Ask HN: Best payment solution for a non-profit looking to accept micropayments? - habosa

I'm the webmaster for a small, non-profit student group looking to bring fundraising online.   The fundraiser involves taking small payments ($1-$2) from students via credit card.  I have previously worked with Stripe, but I am hesitant to use it for this situation because it will turn $1 into $0.67 and $2 into $1.64, which is a big drop in charitable donations.   I am looking for something extremely easy to set up that I can integrate into a form on a Ruby on Rails or Sinatra based website, but that won't charge the same high fees on such small charitable donations.   What are some of the good options here?
======
mchannon
Wepay.com is probably worth a look- IIRC, fees come out on the withdrawal
side. It was designed and pushed with this exact application in mind.

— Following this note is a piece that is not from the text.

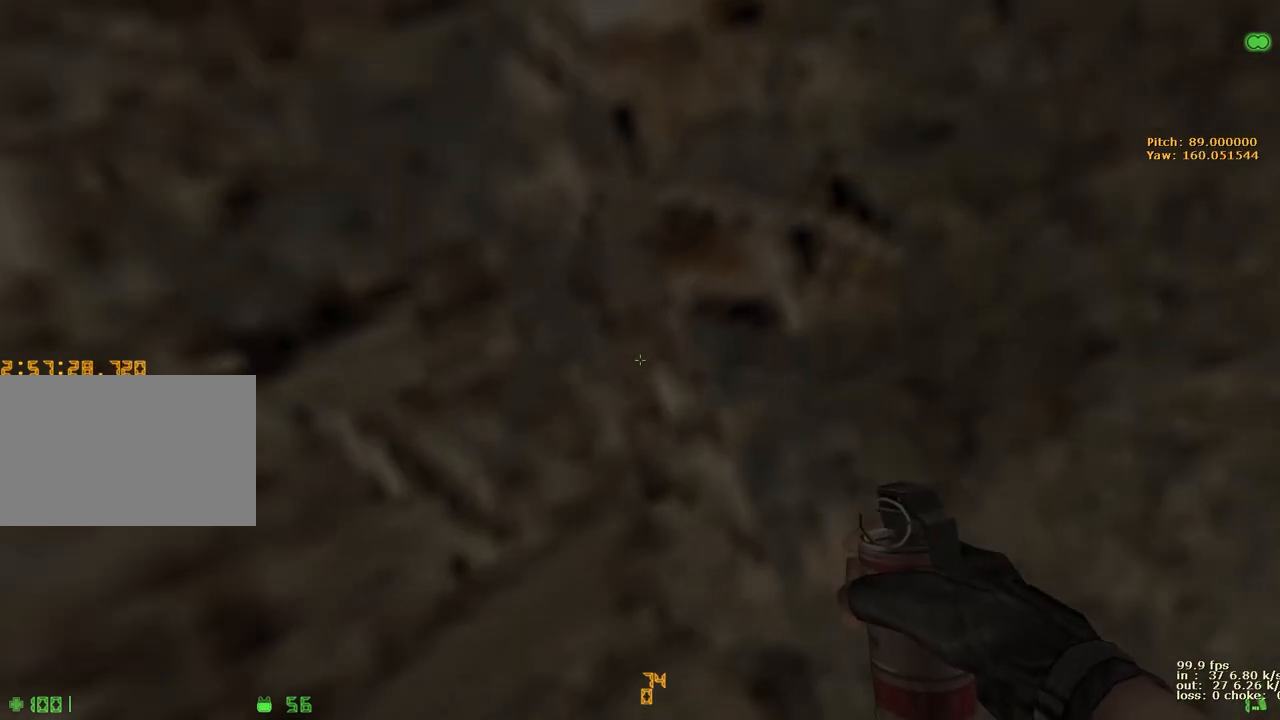
{"keys": ["ctrl"], "events": []}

Most payment services tend to be onerous for the one-time micropayor, and
Wepay was pretty painless.

Dwolla would probably be better if they could streamline the signup process.
(It's free for this size of micropayment)

Anytime you involve a credit card, you're going to involve fees of one kind or
another. Luckily there are now more alternatives than ever before.

------
dangrossman
Talk to PayPal. Their micropayments accounts are 5% + $0.05 per transaction,
so the fee on $1 would be only $0.10.